**Your assignment:** Go line by line through the data below and count those that hold "exercised". Return only the number.

(Saved entries)
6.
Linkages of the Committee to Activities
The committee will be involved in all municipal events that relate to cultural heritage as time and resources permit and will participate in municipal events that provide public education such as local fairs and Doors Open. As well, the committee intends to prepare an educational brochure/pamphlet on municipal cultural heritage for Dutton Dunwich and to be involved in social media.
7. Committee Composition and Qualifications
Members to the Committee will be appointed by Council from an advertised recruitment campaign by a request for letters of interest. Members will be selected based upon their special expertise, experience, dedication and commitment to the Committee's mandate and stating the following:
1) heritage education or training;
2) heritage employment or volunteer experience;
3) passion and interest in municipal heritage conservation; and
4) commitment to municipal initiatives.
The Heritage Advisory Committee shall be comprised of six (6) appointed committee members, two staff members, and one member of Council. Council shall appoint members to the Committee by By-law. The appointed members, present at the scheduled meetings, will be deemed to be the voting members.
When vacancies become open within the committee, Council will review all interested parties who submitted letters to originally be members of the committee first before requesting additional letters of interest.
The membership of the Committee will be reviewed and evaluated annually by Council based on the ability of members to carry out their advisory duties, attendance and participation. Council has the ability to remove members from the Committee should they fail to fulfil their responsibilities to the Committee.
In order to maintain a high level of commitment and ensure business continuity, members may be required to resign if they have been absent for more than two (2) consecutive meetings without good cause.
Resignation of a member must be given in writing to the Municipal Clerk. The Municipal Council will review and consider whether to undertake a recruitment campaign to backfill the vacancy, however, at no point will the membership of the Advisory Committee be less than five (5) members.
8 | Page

* * *

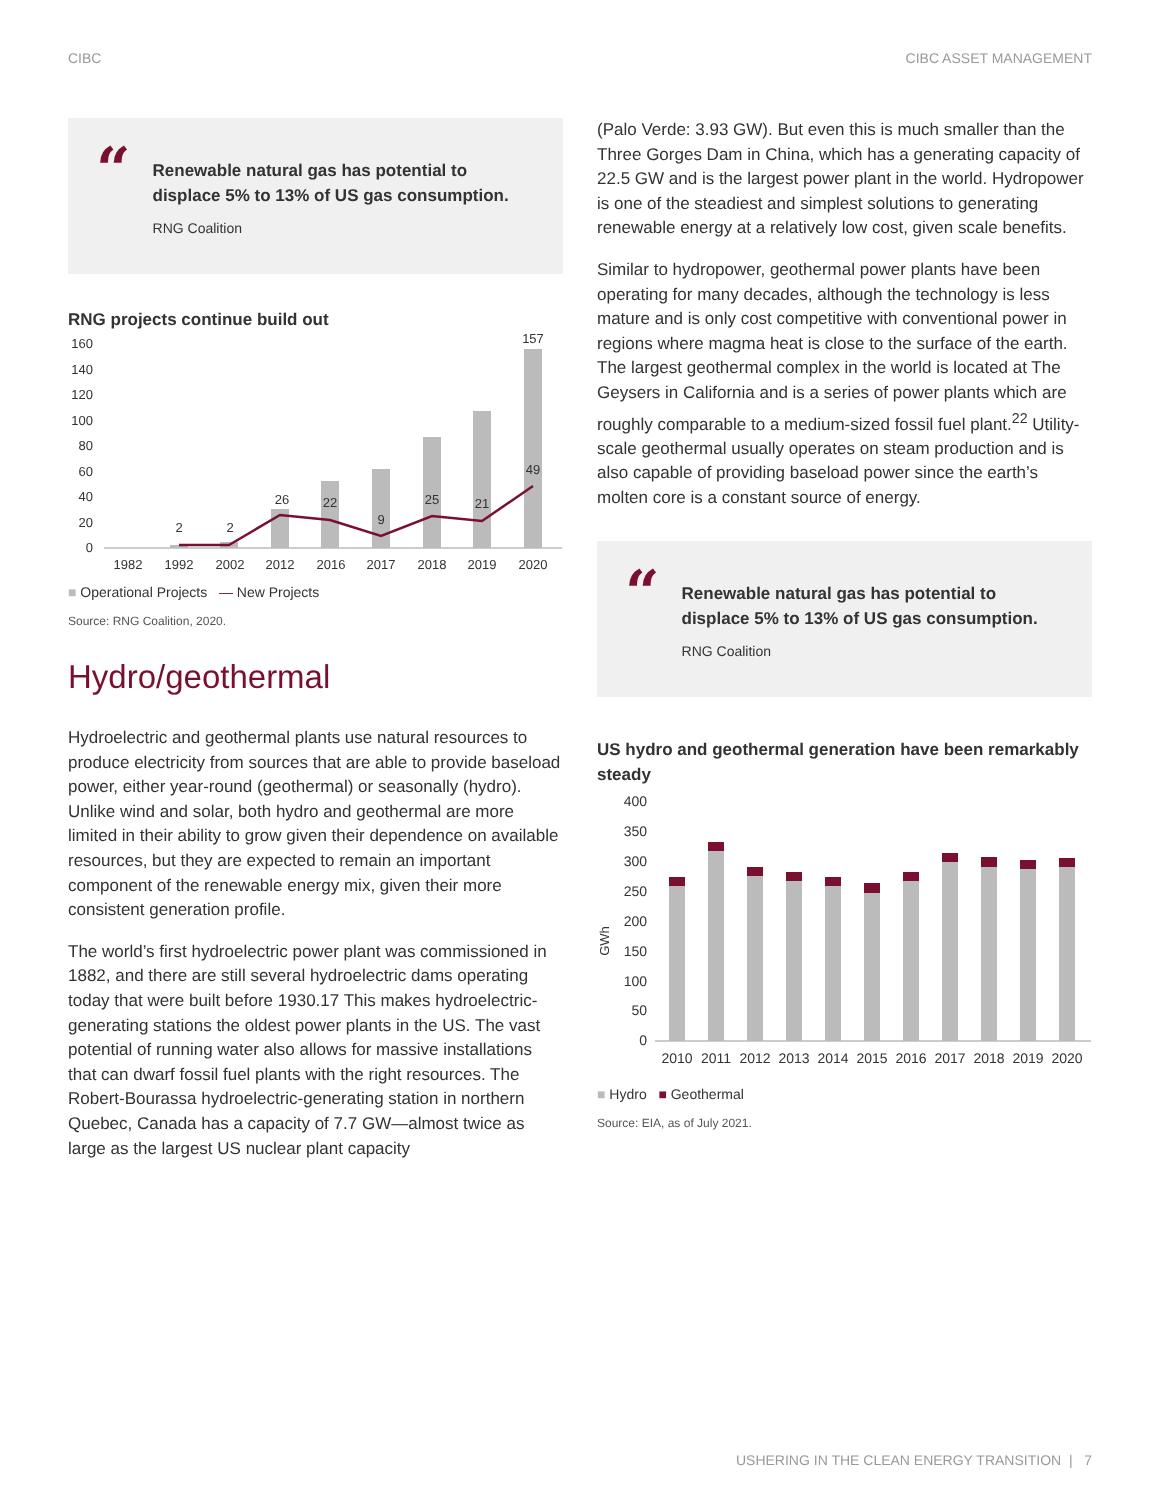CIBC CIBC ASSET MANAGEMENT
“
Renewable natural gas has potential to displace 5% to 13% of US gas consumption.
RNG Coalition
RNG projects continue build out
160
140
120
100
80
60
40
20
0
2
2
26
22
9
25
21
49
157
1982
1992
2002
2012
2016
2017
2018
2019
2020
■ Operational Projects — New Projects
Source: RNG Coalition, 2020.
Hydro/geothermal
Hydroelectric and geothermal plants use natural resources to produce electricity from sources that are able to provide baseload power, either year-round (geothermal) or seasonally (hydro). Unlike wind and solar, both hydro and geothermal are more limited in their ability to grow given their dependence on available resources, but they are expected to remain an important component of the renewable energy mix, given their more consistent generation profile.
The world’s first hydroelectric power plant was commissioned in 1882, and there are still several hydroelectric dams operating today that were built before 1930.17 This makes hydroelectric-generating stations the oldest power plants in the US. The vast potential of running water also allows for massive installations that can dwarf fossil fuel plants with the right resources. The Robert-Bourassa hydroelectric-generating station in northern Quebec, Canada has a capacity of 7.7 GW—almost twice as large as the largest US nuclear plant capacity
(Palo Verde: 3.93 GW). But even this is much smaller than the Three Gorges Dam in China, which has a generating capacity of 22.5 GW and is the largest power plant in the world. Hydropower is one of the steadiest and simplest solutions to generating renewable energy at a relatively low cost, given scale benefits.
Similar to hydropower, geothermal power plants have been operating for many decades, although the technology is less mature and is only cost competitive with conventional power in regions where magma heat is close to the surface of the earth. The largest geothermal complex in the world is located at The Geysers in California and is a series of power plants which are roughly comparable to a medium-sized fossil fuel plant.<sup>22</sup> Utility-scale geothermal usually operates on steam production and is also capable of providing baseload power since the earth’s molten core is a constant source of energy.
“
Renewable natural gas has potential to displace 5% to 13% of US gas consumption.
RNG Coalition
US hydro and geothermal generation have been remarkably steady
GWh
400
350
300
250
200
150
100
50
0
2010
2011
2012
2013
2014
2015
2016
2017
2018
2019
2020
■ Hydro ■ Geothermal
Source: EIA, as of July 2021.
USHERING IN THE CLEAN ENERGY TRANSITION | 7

==

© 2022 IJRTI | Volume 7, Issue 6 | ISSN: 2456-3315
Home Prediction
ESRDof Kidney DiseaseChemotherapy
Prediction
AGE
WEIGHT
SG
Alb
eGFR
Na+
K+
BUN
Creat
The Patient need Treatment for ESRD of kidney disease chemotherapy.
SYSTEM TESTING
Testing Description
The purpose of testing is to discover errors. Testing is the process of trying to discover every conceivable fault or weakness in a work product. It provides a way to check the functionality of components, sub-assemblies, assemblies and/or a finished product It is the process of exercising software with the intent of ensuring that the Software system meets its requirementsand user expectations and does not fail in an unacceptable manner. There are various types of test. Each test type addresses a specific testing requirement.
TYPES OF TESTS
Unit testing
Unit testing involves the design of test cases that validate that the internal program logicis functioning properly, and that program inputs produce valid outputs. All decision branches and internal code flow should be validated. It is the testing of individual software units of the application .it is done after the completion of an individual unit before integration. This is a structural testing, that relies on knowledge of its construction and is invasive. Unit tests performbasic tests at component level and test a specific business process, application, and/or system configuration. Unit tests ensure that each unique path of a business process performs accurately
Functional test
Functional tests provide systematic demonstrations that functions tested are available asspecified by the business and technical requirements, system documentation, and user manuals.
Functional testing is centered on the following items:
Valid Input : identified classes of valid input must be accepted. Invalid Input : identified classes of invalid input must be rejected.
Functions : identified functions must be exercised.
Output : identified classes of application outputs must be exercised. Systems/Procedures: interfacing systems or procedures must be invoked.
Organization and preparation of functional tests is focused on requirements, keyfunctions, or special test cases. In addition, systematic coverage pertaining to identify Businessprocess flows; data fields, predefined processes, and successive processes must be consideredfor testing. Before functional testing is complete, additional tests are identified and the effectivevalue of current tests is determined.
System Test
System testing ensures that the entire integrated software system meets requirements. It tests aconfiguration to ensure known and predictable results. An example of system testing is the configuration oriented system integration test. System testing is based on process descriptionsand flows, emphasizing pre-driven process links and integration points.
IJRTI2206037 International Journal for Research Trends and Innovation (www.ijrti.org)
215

**Response for this exercise:** 2